Zu bearbeitende Aufgaben:
[1] Gib aus dem Thread zum Haare-Freistellen den Abschnitt von „vor dem weissen“ bis einschließlich „schnell erfolgreich suchen.“ wortgetreu wieder.
[2] Kürze im Thread zum Haare-Freistellen den Absatz, der mit „vor dem weissen Hintergrund“ beginnt, auf einen knappen Satz.

Dokumenttext:
# Haare freistellen



## theteletubie (2. April 2010)

Hallo leute,
ich bin am verzweifeln. Ich versuche schon den ganzen nachmittag die haare von dem Bild freizustellen um si emir "aufzusetzen"
Könnt ihr mir evtl helfen bzw tipps geben wie es funktioniert? Ich komm wirklich nicht mehr weiter.

http://www.emo-site.com/images/emo-boys/emo-boy.jpg


----------



## Leola13 (2. April 2010)

Hai,

vor dem weissen Hintergrund sollte das doch schon mit Auswahl - Farbbereich auswählen funktionieren, ggf. eine wenig mit der Tonwertkorrektur nachhelfen.

Ciao Stefan


----------



## smileyml (3. April 2010)

...oder einfach und schnell erfolgreich suchen.

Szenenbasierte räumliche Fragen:
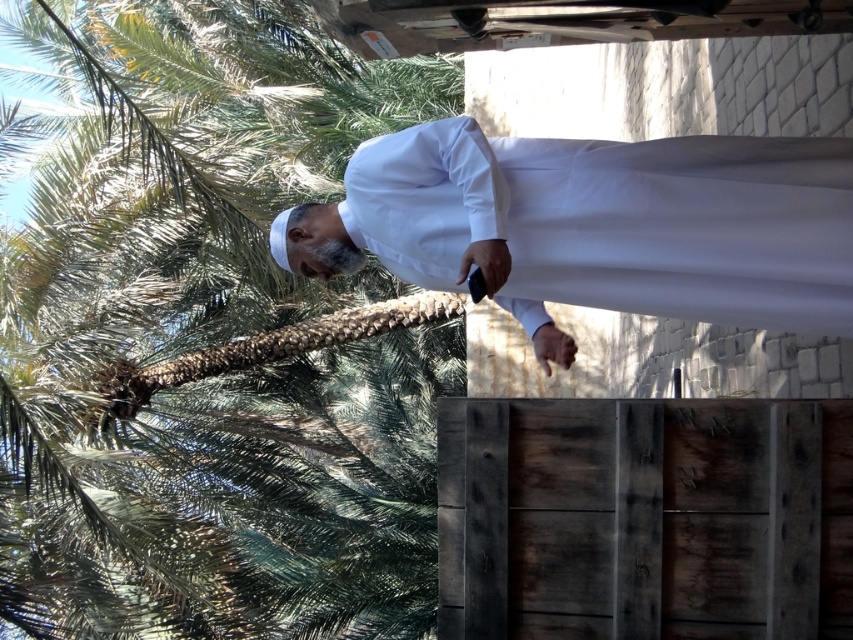
You are a drone operator trying to capture a photo of the man in white attire. The drone is currently positioned at point A, which is at coordinates 0.5, 0.25. The green leafy palm tree at upper left is at point 0.528, 0.242. To avoid the palm tree, which direction should you move the drone slightly? Please answer with either left, right, up, or down.

The green leafy palm tree at upper left is located at point (206, 337). Since the drone is at (212, 320), which is slightly to the left and slightly below the palm tree, moving the drone slightly to the right would help avoid the tree.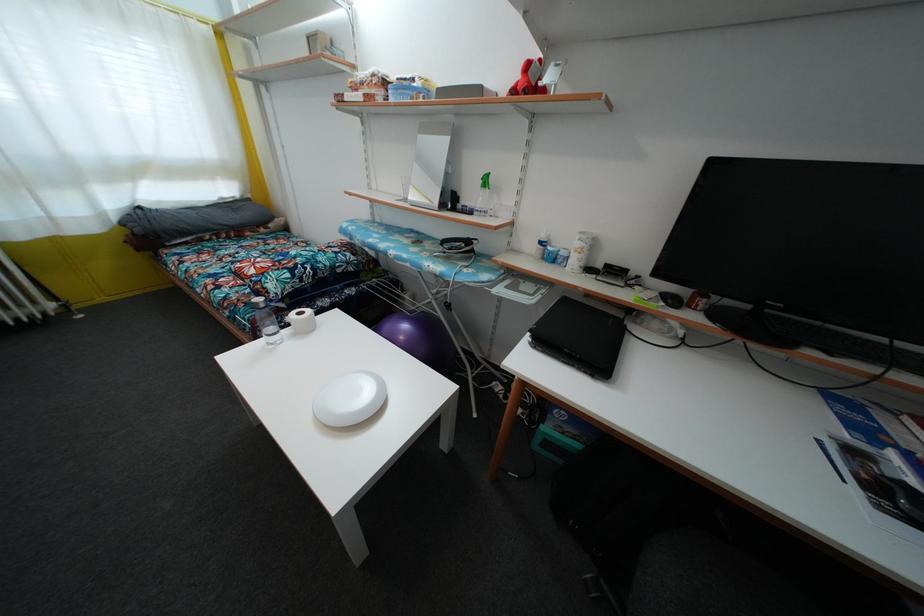
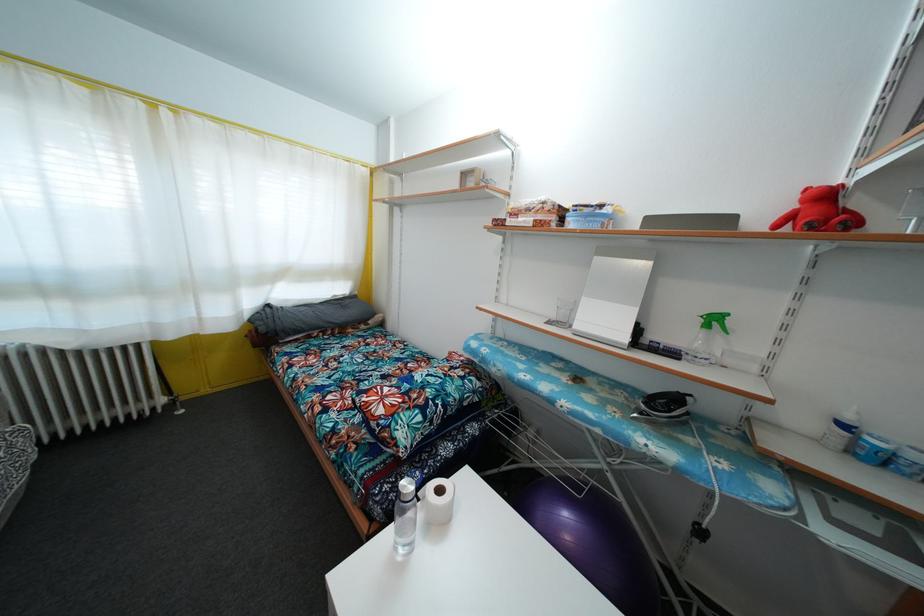
In the second image, find the point that corresponds to pixel 484 188 in the first image.

(706, 328)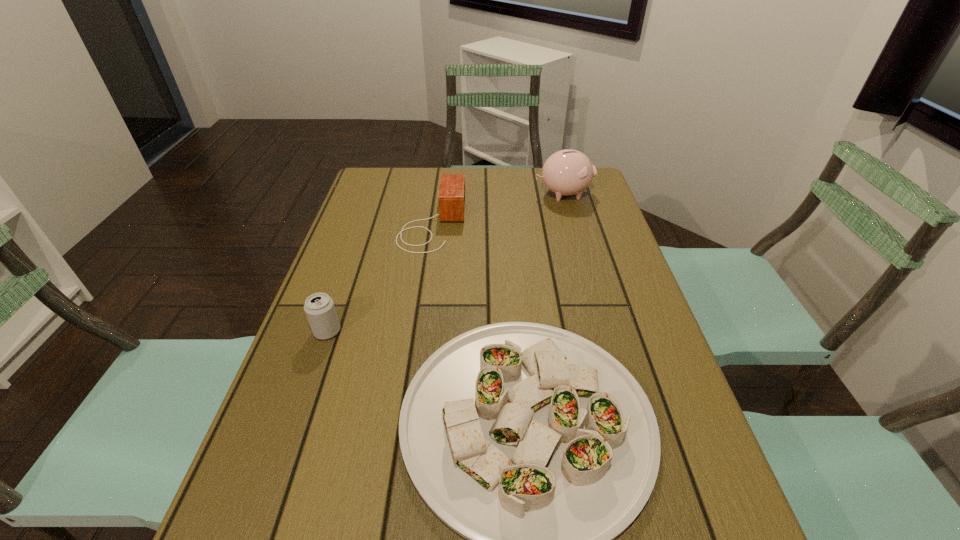
The width and height of the screenshot is (960, 540). In order to click on free space between the can and the piggy bank in this screenshot , I will do `click(445, 262)`.

I want to click on empty space between the radio receiver and the tallest object, so click(x=497, y=208).

Where is `free space between the piggy bank and the radio receiver`? This screenshot has width=960, height=540. free space between the piggy bank and the radio receiver is located at coordinates (497, 208).

At what (x,y) coordinates should I click in order to perform the action: click on vacant area that lies between the piggy bank and the radio receiver. Please return your answer as a coordinate pair (x, y). The height and width of the screenshot is (540, 960). Looking at the image, I should click on (497, 208).

Point out which object is positioned as the third nearest to the shortest object. Please provide its 2D coordinates. Your answer should be formatted as a tuple, i.e. [(x, y)], where the tuple contains the x and y coordinates of a point satisfying the conditions above.

[(567, 172)]

Identify which object is located as the second nearest to the tallest object. Please provide its 2D coordinates. Your answer should be formatted as a tuple, i.e. [(x, y)], where the tuple contains the x and y coordinates of a point satisfying the conditions above.

[(536, 445)]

Ergebnisse:
[1]
vor dem weissen Hintergrund sollte das doch schon mit Auswahl - Farbbereich auswählen funktionieren, ggf. eine wenig mit der Tonwertkorrektur nachhelfen.

Ciao Stefan


----------



## smileyml (3. April 2010)

...oder einfach und schnell erfolgreich suchen.

[2] Bei weißem Hintergrund sollte das Freistellen mit Auswahl – Farbbereich auswählen gelingen, notfalls mit etwas Hilfe der Tonwertkorrektur.